A notícia, publicada nesta quarta-feira (12/7) pelo jornal boliviano La Razón, informa que essas novas reservas começam a ser certificadas pelo campo de Caipipendi. “Nossas reservas garantiriam as exportações para o Brasil e para a Argentina, para o consumo interno e para o programa de industrialização”, afirmou.
A notícia sai poucas semanas após estudo da EPE sugerir que as reservas provadas bolivianos de gás natural seriam de, no máximo, 13 anos, insuficiente para dar conta das exportações e do atendimento de seu mercado interno.
No estudo, a EPE indicava que o Brasil passaria a ter de importar da Bolívia cerca de 15 milhões de metros cúbicos por dia (m³/dia) a partir de 2019, metade do volume contratado pelas bases do contrato atual.

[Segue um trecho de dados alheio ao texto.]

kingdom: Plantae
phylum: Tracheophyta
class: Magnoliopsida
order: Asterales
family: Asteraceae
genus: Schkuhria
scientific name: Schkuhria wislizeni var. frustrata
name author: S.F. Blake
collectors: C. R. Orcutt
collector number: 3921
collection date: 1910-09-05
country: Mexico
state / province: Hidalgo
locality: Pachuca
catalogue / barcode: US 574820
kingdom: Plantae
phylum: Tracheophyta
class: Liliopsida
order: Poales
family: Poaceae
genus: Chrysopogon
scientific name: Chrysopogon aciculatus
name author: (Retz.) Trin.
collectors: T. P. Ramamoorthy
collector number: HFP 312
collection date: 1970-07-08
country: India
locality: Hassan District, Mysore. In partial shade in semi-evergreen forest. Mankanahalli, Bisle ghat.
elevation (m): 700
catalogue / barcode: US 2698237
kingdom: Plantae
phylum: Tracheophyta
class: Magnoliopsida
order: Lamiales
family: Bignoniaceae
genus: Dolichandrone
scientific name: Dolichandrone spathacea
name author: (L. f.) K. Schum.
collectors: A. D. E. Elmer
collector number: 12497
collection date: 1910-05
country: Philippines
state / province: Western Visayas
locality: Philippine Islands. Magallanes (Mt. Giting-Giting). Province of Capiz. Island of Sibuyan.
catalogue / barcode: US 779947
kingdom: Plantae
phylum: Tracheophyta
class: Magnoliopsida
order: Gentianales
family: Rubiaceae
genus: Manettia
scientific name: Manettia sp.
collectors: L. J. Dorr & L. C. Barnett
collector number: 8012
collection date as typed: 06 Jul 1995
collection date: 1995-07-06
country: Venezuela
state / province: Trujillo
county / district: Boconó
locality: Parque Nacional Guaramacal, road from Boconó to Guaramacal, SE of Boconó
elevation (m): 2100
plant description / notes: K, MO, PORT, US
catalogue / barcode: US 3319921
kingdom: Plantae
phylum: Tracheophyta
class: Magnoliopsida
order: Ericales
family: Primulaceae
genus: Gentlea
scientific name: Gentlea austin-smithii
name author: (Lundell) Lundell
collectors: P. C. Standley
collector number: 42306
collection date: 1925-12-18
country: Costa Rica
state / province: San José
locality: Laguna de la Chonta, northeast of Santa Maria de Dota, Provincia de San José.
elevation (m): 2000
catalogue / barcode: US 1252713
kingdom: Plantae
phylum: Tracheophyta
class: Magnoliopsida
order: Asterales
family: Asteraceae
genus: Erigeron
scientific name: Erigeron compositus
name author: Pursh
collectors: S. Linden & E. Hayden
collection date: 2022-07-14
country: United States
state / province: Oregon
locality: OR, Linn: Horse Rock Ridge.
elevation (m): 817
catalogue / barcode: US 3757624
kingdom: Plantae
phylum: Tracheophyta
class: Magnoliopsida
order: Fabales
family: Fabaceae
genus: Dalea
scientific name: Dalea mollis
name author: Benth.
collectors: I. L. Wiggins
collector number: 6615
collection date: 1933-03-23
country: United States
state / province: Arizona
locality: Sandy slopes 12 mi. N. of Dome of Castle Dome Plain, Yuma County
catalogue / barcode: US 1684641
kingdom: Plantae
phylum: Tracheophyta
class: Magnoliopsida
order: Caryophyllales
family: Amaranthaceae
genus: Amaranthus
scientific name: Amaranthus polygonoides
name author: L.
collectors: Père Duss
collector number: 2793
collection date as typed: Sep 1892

Diante do cenário de venda boliviano, estados brasileiros se mobilizam para garantir sua fatia na oferta. Na sexta-feira, o governador do Mato Grosso, Pedro Taques, viajará para Santa Cruz de La Sierra para se reunir com o ministro dos Hidrocarbonetos, Luis Alberto Sanchez, para tratar do fornecimento para o estado brasileiro.